Las, je suis assis dans le car qui me ramène chez moi.
L’air pensif, écouteurs vissés sur les oreilles, mon baladeur me distille ma dose de Métal pendant que la ville défile lentement devant moi.
Siège dur sous mes fesses, sac calé sur les genoux, je compose le masque rouillé d’indifférence qui me sert d’armure.
Et comme d’habitude, tout le monde se fuit du regard... rien de mieux qu’un bus bondé pour se sentir bien seul.
Au moins je suis au chaud.
Je monte le volume.
Le chanteur hurle son désespoir à m’en vriller les tympans.
Tant mieux.
En l’écoutant lui, je m’écoute moins penser.
Aujourd’hui il pleut.
Sur la vitre sale, les gouttes visqueuses glissent mollement comme des larmes sur le visage torturé d’un lépreux.
Je les regarde... hésiter et hésiter encore sur le chemin à suivre avant de finalement disparaître.
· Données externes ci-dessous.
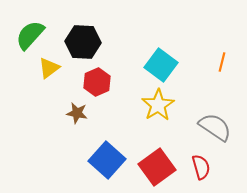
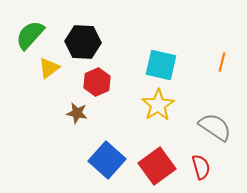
cyan square: rotated 24 degrees counterclockwise
red square: moved 1 px up
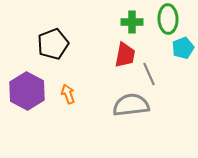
Froidement, je remarque leur troublante ressemblance avec ma propre existence qui se traîne de la même façon pathétique sur la toile rugueuse de la Vie.
Le bus, lui, se traîne aussi... la rue est encombrée.
La sirène d’une ambulance me tire de mes pensées...
Au loin un carambolage a provoqué un bouchon.
Sans aucune hâte, ni volonté, nous passons devant la scène du sinistre.
A travers mon écran de verre protecteur, accompagné de chaotiques rifs de guitares électriques pour unique fond sonore, j’enregistre des éclats déformés de souffrance à 10km/heure... De ces vies brisées, il ne reste plus que des corps anonymes au sol, recouverts de plastique doré sur lequel se reflète joliment la lumière des gyrophares.
Les gens détournent les yeux, personne ne veut regarder. Trop tard... le brillant emballage a fait son effet... on se croirait presque dans une vitrine de Noël, lumineuse et décorée.
La pluie s’est arrêtée.
Enfin.
Je descends, blasé.
Soudain, un vieux cabot famélique s’approche de moi, me renifle une jambe puis s’éloigne l’air dépité.